7.7 Adding Parsers to Getstats
Getstats itself does not include any parsers, instead it searches the
@INC array which contains possible include paths for files
of the pattern gs_parser_*, and includes them. Getstats includes
three parsers by default, one for Auto-pilot results files, one for CSV
files, and one for a sequence of GNU time outputs. To add your own
parser, you should simply copy one of these parsers and modify it to
suit your needs.
Each parser defines two functions, and three parameters:
- Detection Function
- The detection function takes a list argument. The first item is the filename.
The next items are the file's lines. The filename should not be used
exclusively (because Getstats can read from stdin, which has a filename of
"-"). For example, the CSV detection makes sure each line is a valid CSV line.
If the file is of the correct type the detection function returns true,
otherwise it returns false. If the file name does not exist, the detection
function is called with the name, but not lines. This is so that parsers
expecting filename globs will still be executed. If no detection function
returns true, then an error is reported. If a detection function does return
true, the corresponding parsing function is called.
- Parsing Function
- The parsing function takes the same arguments as the detection function, but
now the file is assumed to be of that correct type (because the corresponding
detection function has already returned true).
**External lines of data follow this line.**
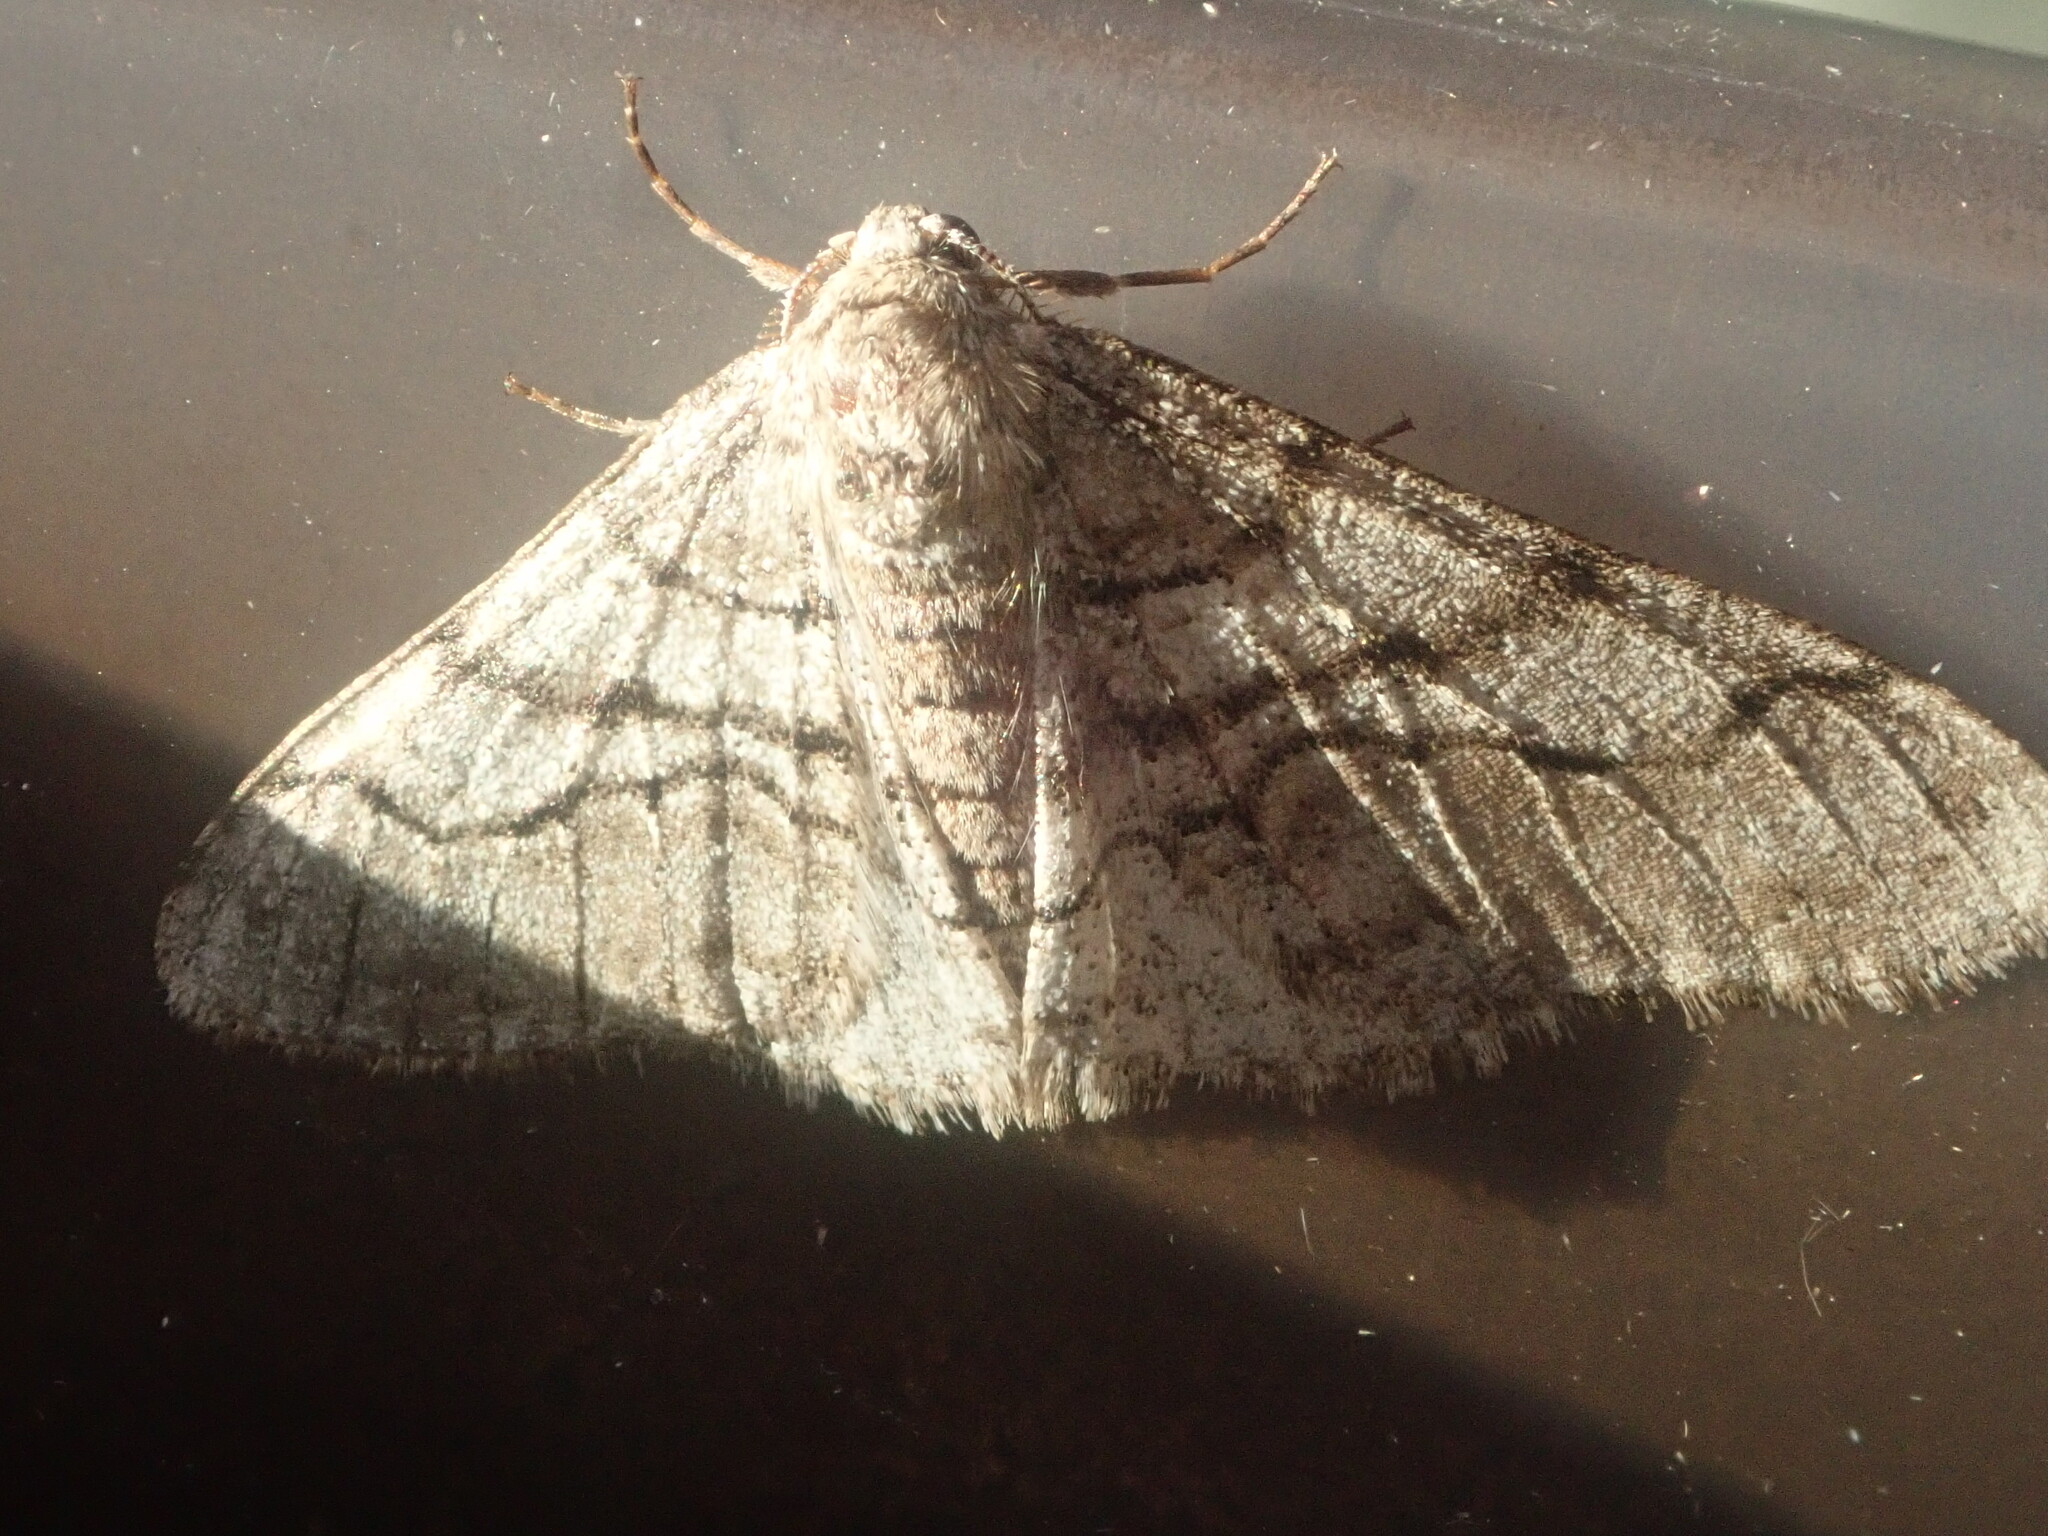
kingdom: Animalia
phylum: Arthropoda
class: Insecta
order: Lepidoptera
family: Geometridae
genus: Phigalia
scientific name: Phigalia titea
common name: Spiny looper
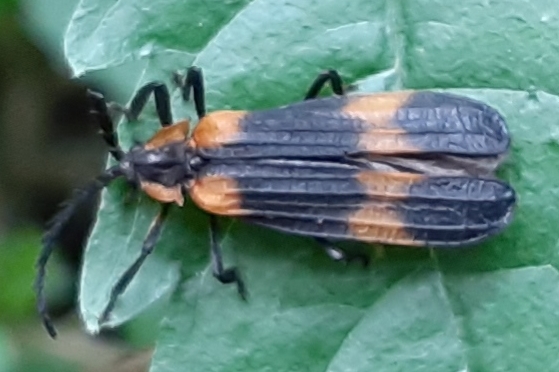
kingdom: Animalia
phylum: Arthropoda
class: Insecta
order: Coleoptera
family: Lycidae
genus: Calopteron
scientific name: Calopteron reticulatum
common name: Banded net-winged beetle
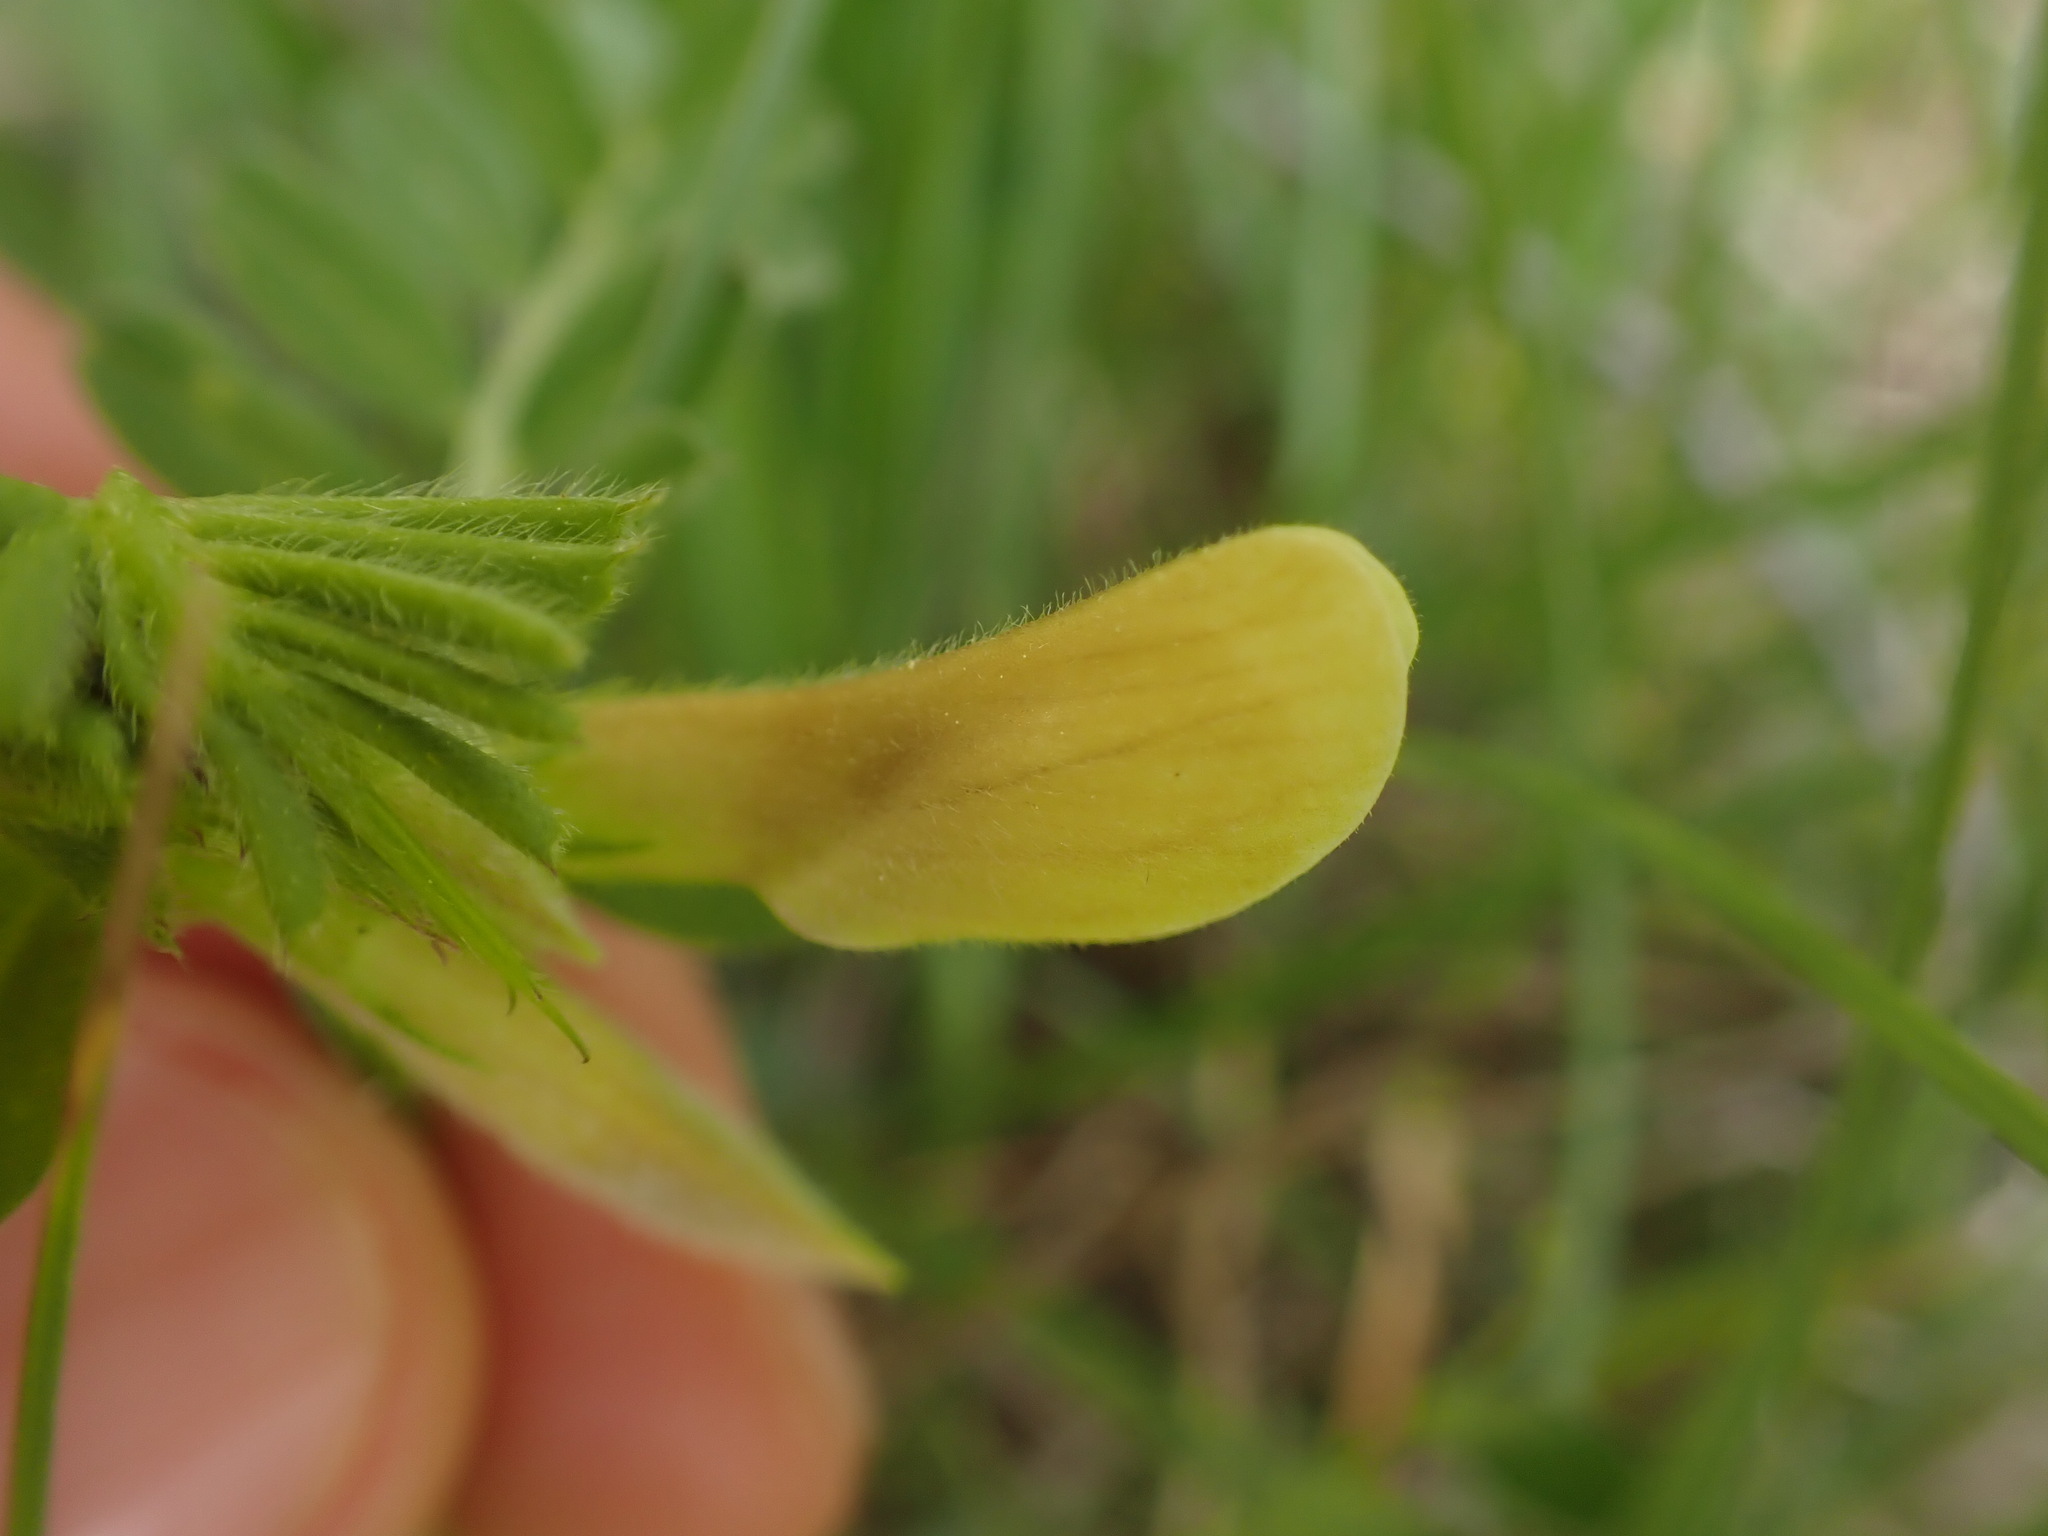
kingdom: Plantae
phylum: Tracheophyta
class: Magnoliopsida
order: Fabales
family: Fabaceae
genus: Vicia
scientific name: Vicia hybrida
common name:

The parsing function returns a
two dimensional array containing the relation represented by the input file.
The first element of the array is a "label" row that has a short description of
each column (e.g., "elapsed" for Elapsed time). Each additional row of the
array is a test result.
- A short description of the file type this parser supports (e.g., "Comma
- The default file extension (e.g., ".csv" is used for the CSV parser).
This is not used by Auto-pilot internally, except to derive the basename
of an input file.
- The priority controls what order detection and parsing is performed.
Lower-numbered priorities are tried first. Auto-pilot results files
have a priority of 64, GNU time files have a priority of 96, and CSV
files have a priority of 128. If there is a chance that a parser
detects an invalid file as input, it should have a high-numbered
priority. For example, the CSV parser accepts more input than it
probably should , because a single column CSV file without any columns
is valid. This means that the Auto-pilot results and GNU time should
have a crack at reading the file first.